Stored data entries:
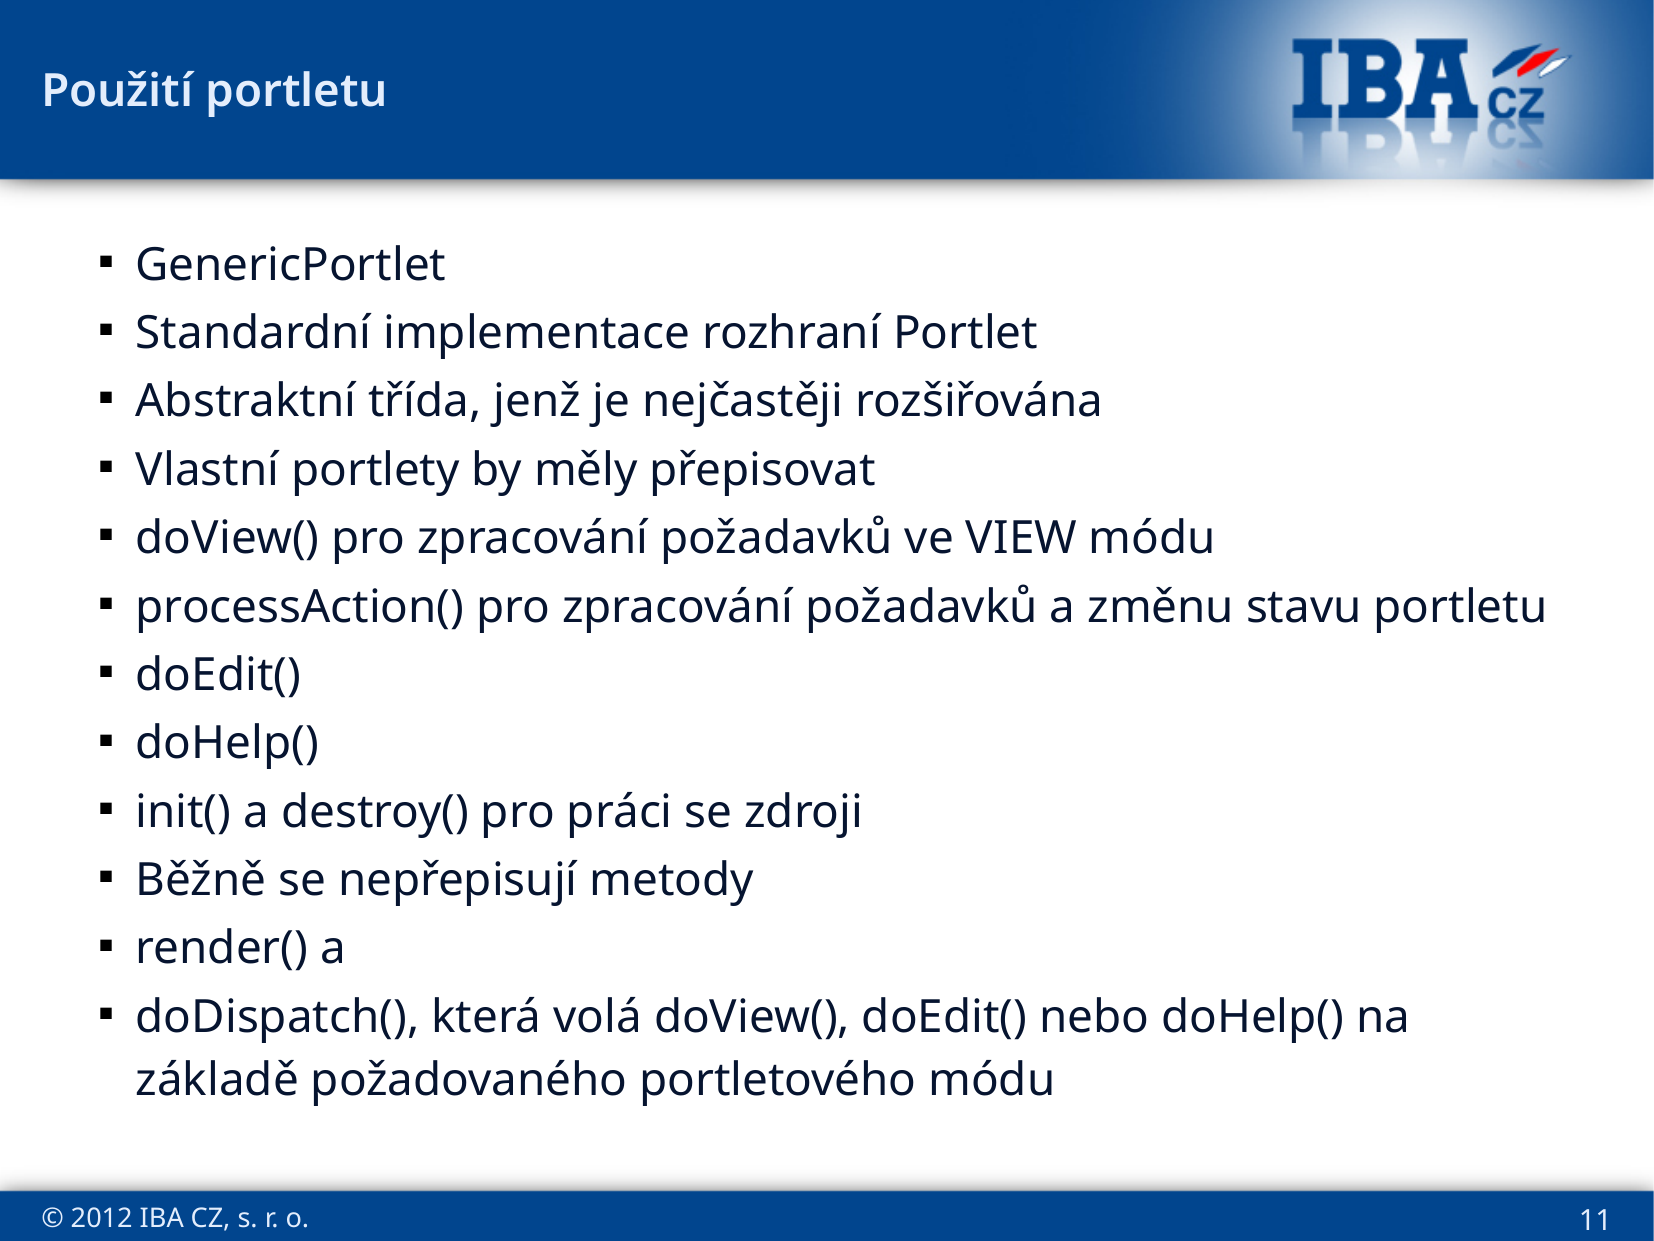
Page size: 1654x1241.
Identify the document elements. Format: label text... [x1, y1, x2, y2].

title Použití portletu [41, 7, 1105, 170]
picture [0, 0, 1654, 1241]
list GenericPortlet Standardní implementace rozhraní Portlet Abstraktní třída, jenž je nejčastěji rozšiřována Vlastní portlety by měly přepisovat doView() pro zpracování požadavků ve VIEW módu processAction() pro zpracování požadavků a změnu stavu portletu doEdit() doHelp() init() a destroy() pro práci se zdroji Běžně se nepřepisují metody render() a doDispatch(), která volá doView(), doEdit() nebo doHelp() na základě požadovaného portletového módu [82, 231, 1571, 1137]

* Exercise:
Render the lines above as a Markdown table with the columns Row and Line, skipping blank lines and leaving the pictures out of the answer.

* Exercise output:
| Row | Line |
|---|---|
| 1 | Page size: 1654x1241. |
| 2 | Identify the document elements. Format: label text... [x1, y1, x2, y2]. |
| 3 | title Použití portletu [41, 7, 1105, 170] |
| 4 | picture [0, 0, 1654, 1241] |
| 5 | list GenericPortlet Standardní implementace rozhraní Portlet Abstraktní třída, jenž je nejčastěji rozšiřována Vlastní portlety by měly přepisovat doView() pro zpracování požadavků ve VIEW módu processAction() pro zpracování požadavků a změnu stavu portletu doEdit() doHelp() init() a destroy() pro práci se zdroji Běžně se nepřepisují metody render() a doDispatch(), která volá doView(), doEdit() nebo doHelp() na základě požadovaného portletového módu [82, 231, 1571, 1137] |